Vanity Fair is standing by its September cover story spotlighting Angelina Jolie that described a controversial casting process for her upcoming movie “First They Killed My Father.”
Jolie came under fire when it was revealed that she allegedly cast the young lead in her film after playing a game that involved the directors giving impoverished Cambodian children money, then taking it away as part of an acting exercise. Critics slammed the process in which casting directors would, as described in the magazine, “put money on the table and asked the child to think of something she needed the money for, and then to snatch it away,” as “deliberate emotional abuse” and “exploitative.”
Jolie refuted the excerpt, saying her statements about the scene had been misconstrued, as it was “a pretend exercise in an improvisation, from an actual scene in the film.” Jolie also stressed that she was “upset” by the allegations.
“I am upset that a pretend exercise in an improvisation, from an actual scene in the film, has been written about as if it was a real scenario,” she said. “The suggestion that real money was taken from a child during an audition is false and upsetting. I would be outraged myself if this had happened.”

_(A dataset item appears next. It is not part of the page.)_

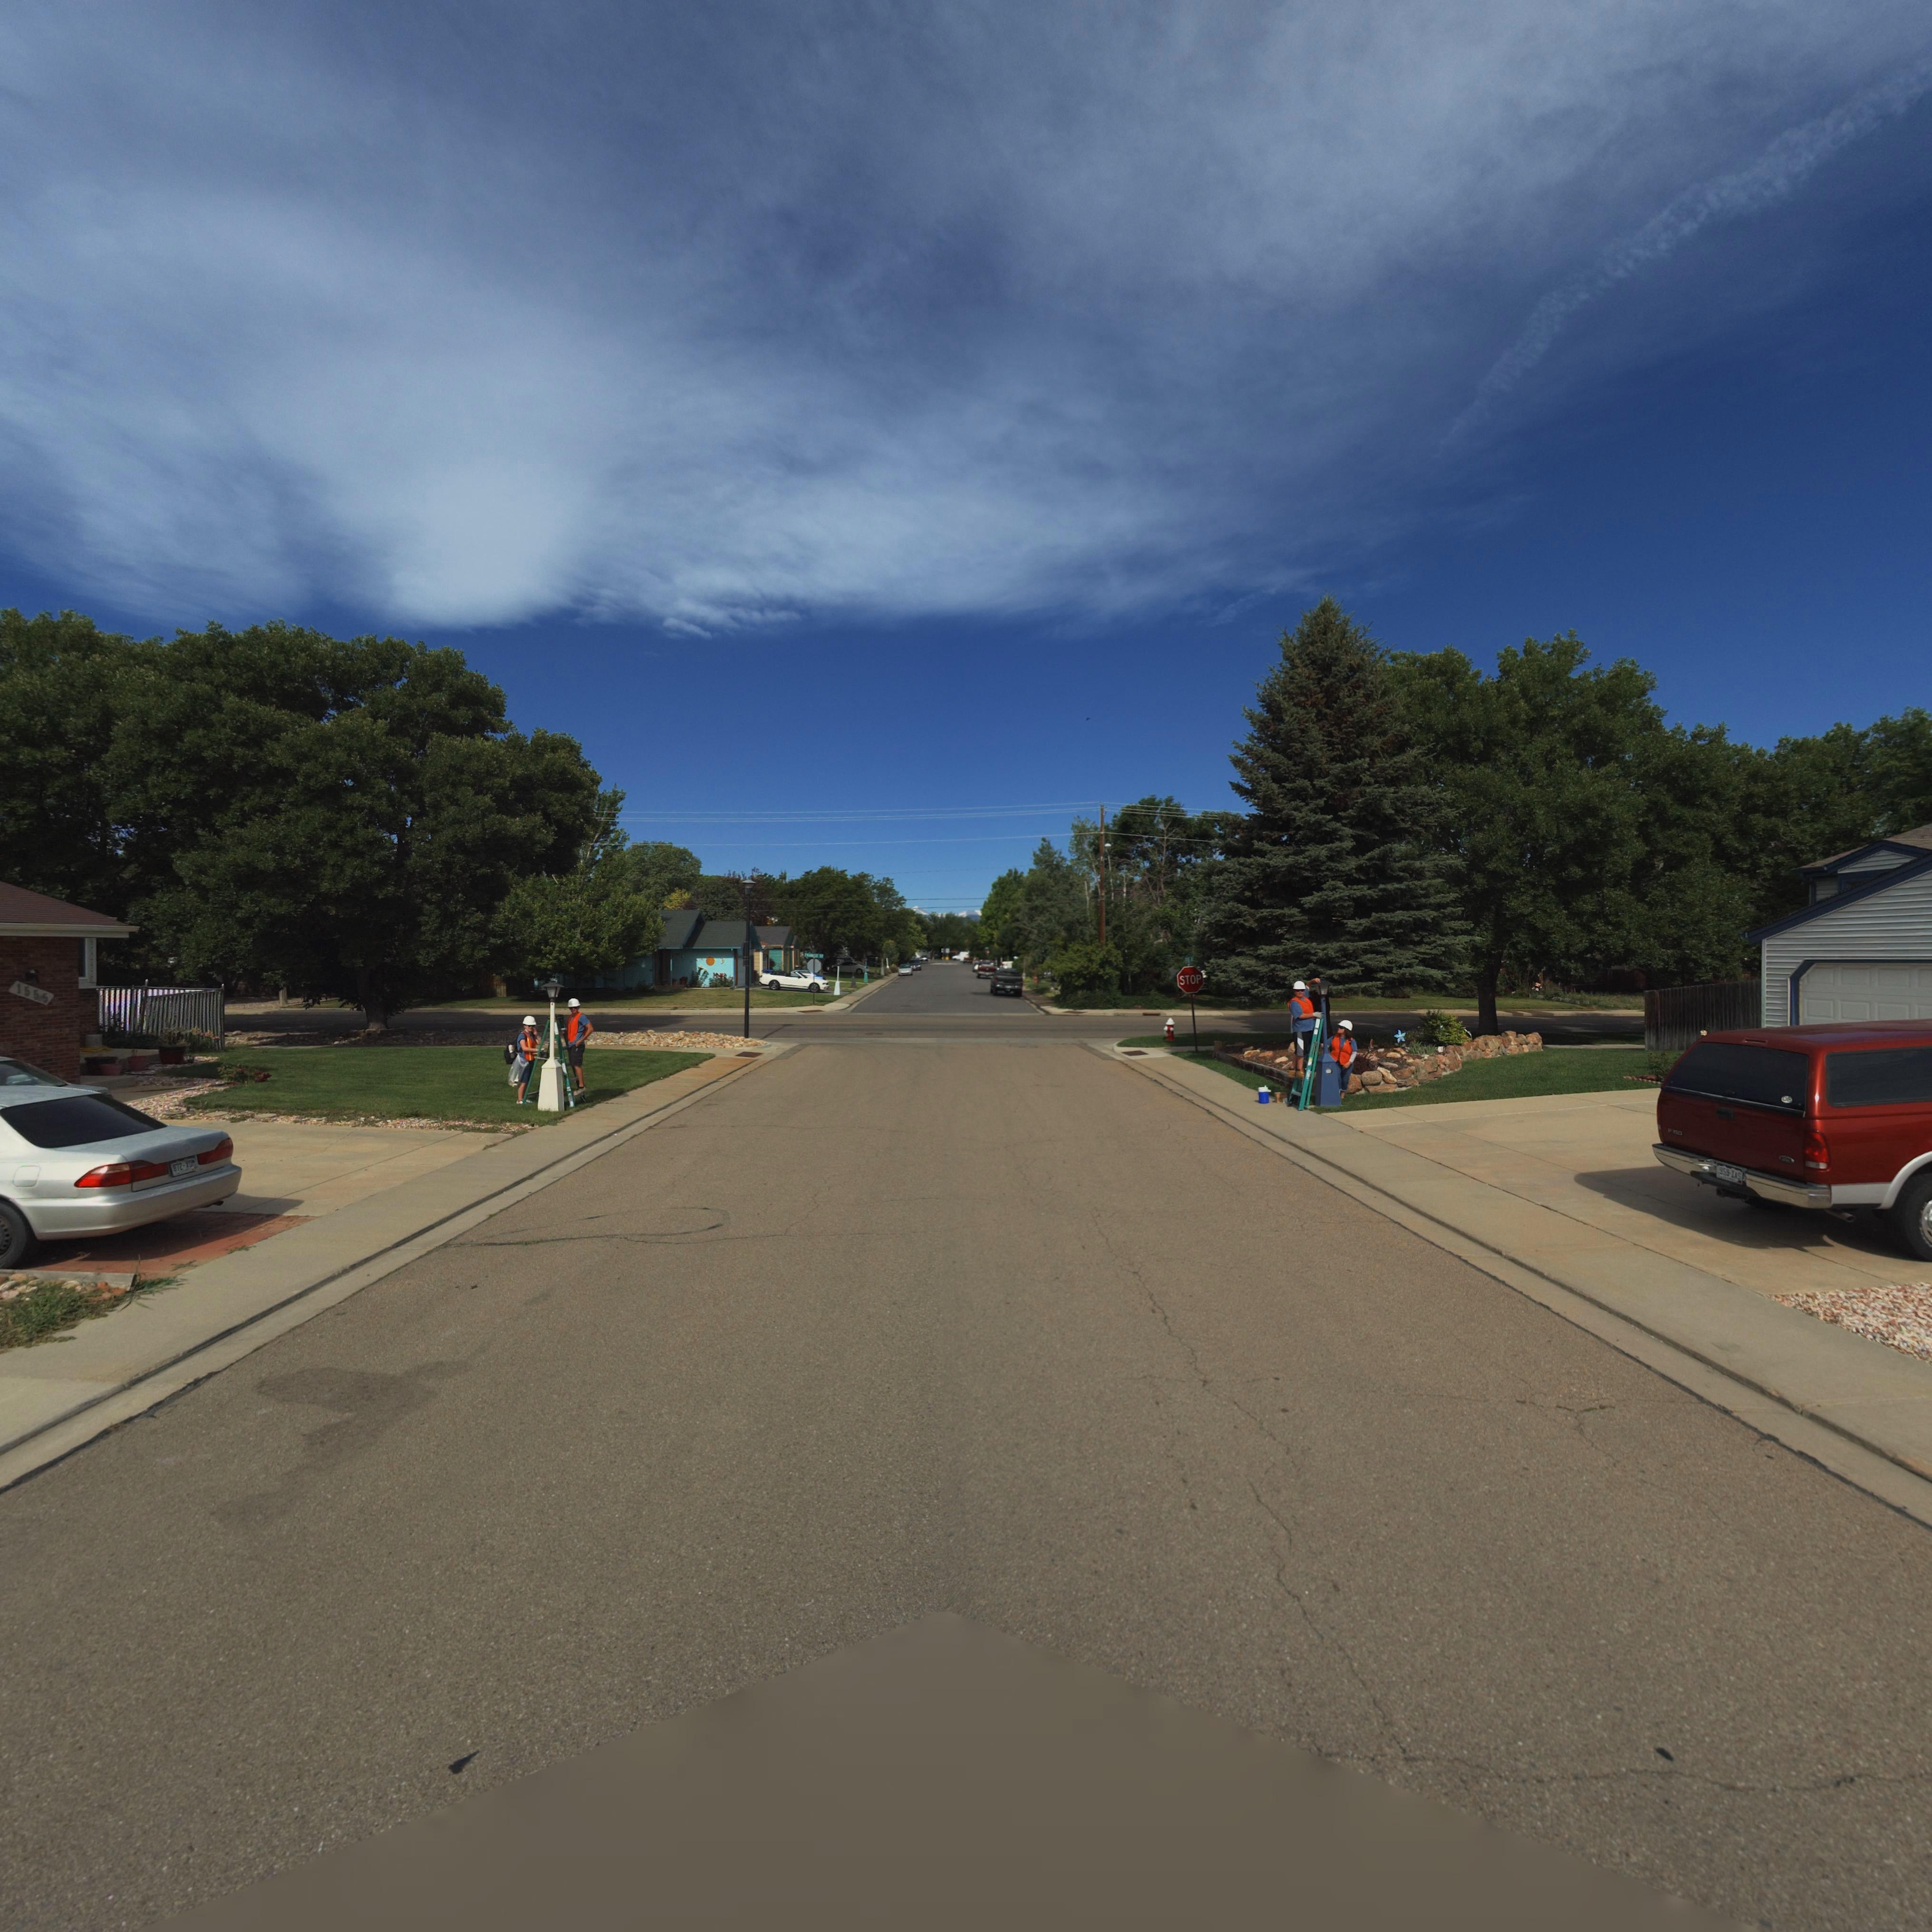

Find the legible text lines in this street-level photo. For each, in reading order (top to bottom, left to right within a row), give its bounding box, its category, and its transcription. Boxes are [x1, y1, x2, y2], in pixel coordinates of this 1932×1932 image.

According to Vanity Fair, Jolie’s lawyer contacted the magazine and said that contributing editor Evgenia Peretz, the author of the piece, had “mistakenly” reported the incident. The attorney asked for the below statement to be published and for the original paragraph to be removed from the online article.
“The casting crew showed the children the camera and sound recording material, explaining to them that they were going to be asked to act out a part. … The children were not tricked as some have suggested. … All of the children auditioning were made aware of the fictional aspect of the exercise and were tended to at all times by relatives or guardians from NGOs. … We apologize for any misunderstanding.”
Vanity Fair said it reviewed the transcript and audio of the interview and “stands by Peretz’s story as published.”
The publication also released the interview transcript.
AJ: But it was very hard to find a little Loung. And so it was what they call a slum school. I don’t think that’s a very nice word for it, but a school for kids in very poor areas.
And I think, I mean they didn’t know. We just went in and—you just go in and do some auditions with the kids. And it’s not really an audition with children. We had this game where it would be—and I wasn’t there and they didn’t know what they were really doing. They kind of said, “Oh, a camera’s coming up and we want to play a game with you.” And the game for that character was “We’re going to put some money on the table. Think of something that you need that money for.” Sometimes it was money, sometimes it was a cookie. [Laughter] “And then take it.” And then we would catch them. “We’re going to catch you, and we’d like you to try to lie that you didn’t have it.”
So it was very interesting seeing the kids and how they would—some were very conscious of the camera. They were actually—there are so many talented kids in this country. But Srey Moch was the only child that stared at that money for a very, very long time before she picked it up, and then bravely, brazenly lying, like was trying to hide, but then she also kind of—
EP: Wait. This is the girl, Loung.
AJ: This is the girl. And then when she was forced to give it back became very kind of like strong, emotional, she became overwhelmed with emotion that she was—and she just—all of these different things flooded out. And I don’t think she or her family would mind me saying when she was later asked what that money was for, she said her grandfather died and they didn’t have enough money for a nice funeral.